Abstract
Sigma-F, the first sporulation-specific transcription factor of Bacillus subtilis, is regulated by an antisigma factor SpoIIAB, which can also act as a protein kinase that phosphorylates the anti-anti-sigma factor SpoIIAA. The time course of phosphorylation reaction is biphasic, a fact that has been interpreted in terms of a mechanism for sequestering SpoIIAB away from σF and thus allowing activation of σF when needed.
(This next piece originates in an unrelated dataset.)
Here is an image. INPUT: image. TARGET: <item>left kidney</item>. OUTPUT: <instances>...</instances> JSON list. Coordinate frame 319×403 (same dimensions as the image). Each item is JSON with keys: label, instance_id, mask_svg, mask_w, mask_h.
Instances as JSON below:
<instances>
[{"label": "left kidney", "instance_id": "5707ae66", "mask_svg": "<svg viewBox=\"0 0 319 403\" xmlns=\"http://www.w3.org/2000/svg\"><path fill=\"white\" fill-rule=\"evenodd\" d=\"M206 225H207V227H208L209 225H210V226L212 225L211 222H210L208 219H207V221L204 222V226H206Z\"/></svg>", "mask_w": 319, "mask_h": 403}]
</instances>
Site-directed mutagenesis of SpoIIAA has allowed us to isolate two mutants that cannot activate σF and which are therefore Spo-. The two mutant SpoIIAA proteins, SpoIIAAL61A and SpoIIAAL90A, are phosphorylated with linear kinetics; in addition they are less able to form the stable non-covalent complex that wild-type SpoIIAA makes with SpoIIAB in the presence of ADP. The phosphorylated form of SpoIIAAL90A was hydrolysed by the specific phosphatase SpoIIE at the same rate as wild-type SpoIIAA-P, but the rate of hydrolysis of SpoIIAAL61A-P was much slower. The secondary structure and the global fold of the mutant proteins were unchanged from the wild type. The results are interpreted in terms of a model for the wild type in which SpoIIAB, after phosphorylating SpoIIAA, is released in a form that is tightly bound to ADP and which then makes a ternary complex with an unreacted SpoIIAA. We propose that it is the inability to make this ternary complex that deprives the mutant cells of a means of keeping SpoIIAB from inhibiting σF.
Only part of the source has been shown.